Using a special high-powered torch you can monitor many things including the egg fertility, embryo viability and moisture loss (humidity).
By being able to identify and remove non-viable incubating eggs you can also avoid the risk of a rotten egg exploding and contaminating your hatch with dangerous germs.
And candling does not harm your eggs.
Just as the mother would naturally leave the nest for a short time each day, you can safely take your incubating eggs out of the incubator for up to 30 minutes, for the few times you will be candling them, without harm.
The Egg Candling Torch
Using a Candling Torch that throws out a strong, focused beam of light will make the job a lot easier.
Your Candling Torch should also put out a cool light rather than a lot of heat that might damage your embryos.
Why choose our Luxeon torch for your egg candling?
Luxeon is the world’s brightest LEDs in the smallest form. The benefits for candling eggs are
- No heat – won’t damage your embryos.
- Compact, and light weight.
- Super efficient and only need a single AA battery.
- Long operating life – Like all LEDs, it has an expected operating lifetime of 100,000 hours. That’s basically 22 years, if you used it 12 hours a day!
Egg Candling Procedure
The best time to candle your eggs is in the evening, or anytime you can take advantage of dimly lit conditions.
Equipment needed:
- Egg candling torch
- Pencil
- Egg cartons
Procedure:
- Remove all eggs from the incubator and place in egg cartons.
- Dim the lights.
- Hold each egg, one at a time, against a Candling Torch.
- Discard non-fertile eggs (“clears”) or those that have stopped developing (“quitters”).
- Return viable eggs to the incubator.
It will take a little practice to become a confident candler. Any eggs you are not sure of, pencil a question mark onto. Have another look at them later. Comparing them to your good eggs will help you decide.
Break open the rejected eggs to reconcile what you saw with the candling torch and what is actually happening in the egg.

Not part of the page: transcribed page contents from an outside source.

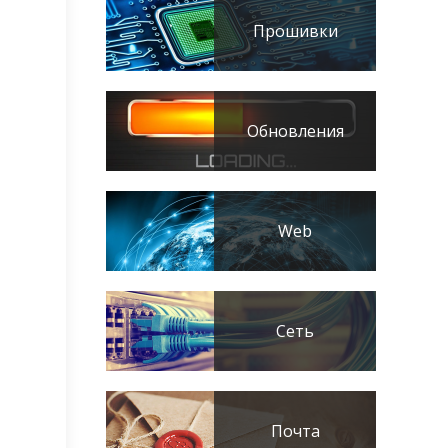
Прошивки
Обновления
Web
Сеть
Почта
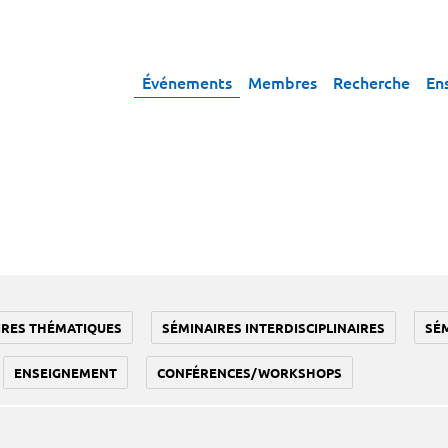
Événements
Membres
Recherche
En
IRES THÉMATIQUES
SÉMINAIRES INTERDISCIPLINAIRES
SÉ
ENSEIGNEMENT
CONFÉRENCES/WORKSHOPS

If you get more than 20% like this, old or poorly stored eggs, high hen to rooster ratio, inbreeding, or improper parent diet could be to blame.
Bear in mind, the inside of white eggs with thin shells is easier to see with the Candling Torch than that of darker colored eggs and those with thicker shells.
Egg Candling Timeline
Start candling your incubating eggs at day 4 of incubation.

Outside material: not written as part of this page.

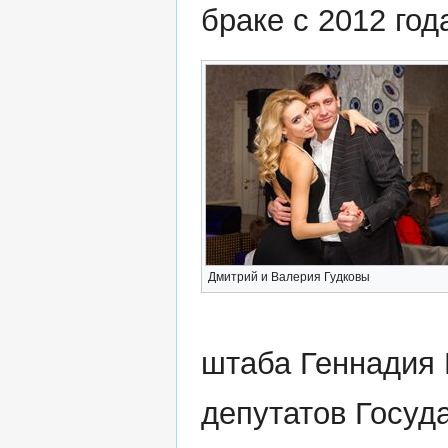
браке с 2012 год
Дмитрий и Валерия Гудковы
штаба Геннадия 
депутатов Госуд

In fertile eggs you will see a small spot (the embryo) with a web of blood vessels radiating out from it.
This video shows an embryo alive and kicking at day 7 of incubation:
This video shows a viable chicken egg at day 12 of incubation. Obviously it would be a lot easier to see the embryo if they had a decent candling torch!
By day 18 the embryo will take up most of the egg (apart from the air sac). When raising chickens eggs they should not be candled after day 18.

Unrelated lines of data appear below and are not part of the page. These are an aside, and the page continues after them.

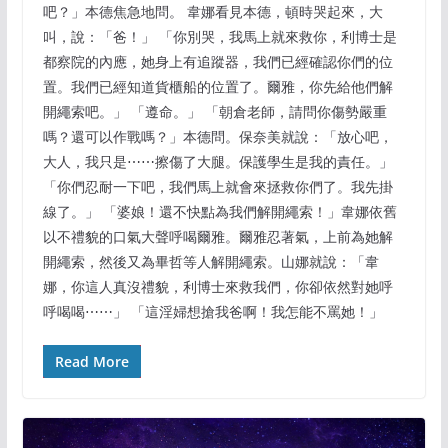
吧？」本德焦急地問。 韋娜看見本德，頓時哭起來，大
叫，說：「爸！」 「你別哭，我馬上就來救你，利博士是
都察院的內應，她身上有追蹤器，我們已經確認你們的位
置。我們已經知道貨櫃船的位置了。爾雅，你先給他們解
開繩索吧。」 「遵命。」 「朝倉老師，請問你傷勢嚴重
嗎？還可以作戰嗎？」本德問。保奈美就說：「放心吧，
大人，我只是⋯⋯擦傷了大腿。保護學生是我的責任。」
「你們忍耐一下吧，我們馬上就會來拯救你們了。我先掛
線了。」 「婆娘！還不快點為我們解開繩索！」韋娜依舊
以不禮貌的口氣大聲呼喝爾雅。爾雅忍著氣，上前為她解
開繩索，然後又為畢哲等人解開繩索。山娜就說：「韋
娜，你這人真沒禮貌，利博士來救我們，你卻依然對她呼
呼喝喝⋯⋯」 「這淫婦想搶我爸啊！我怎能不罵她！」
Read More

Egg Candling and Air Sac Development
During incubation the air sac size should increase as moisture evaporates from the egg. If your humidity levels are about right, the air sac should increase at different days of incubation according to the diagram shown here.
If the incubation humidity is too high, the air sac will be smaller than it should be. If humidity is too low (i.e. very dry conditions) the egg will lose more moisture than it should and the air sac will be larger than normal.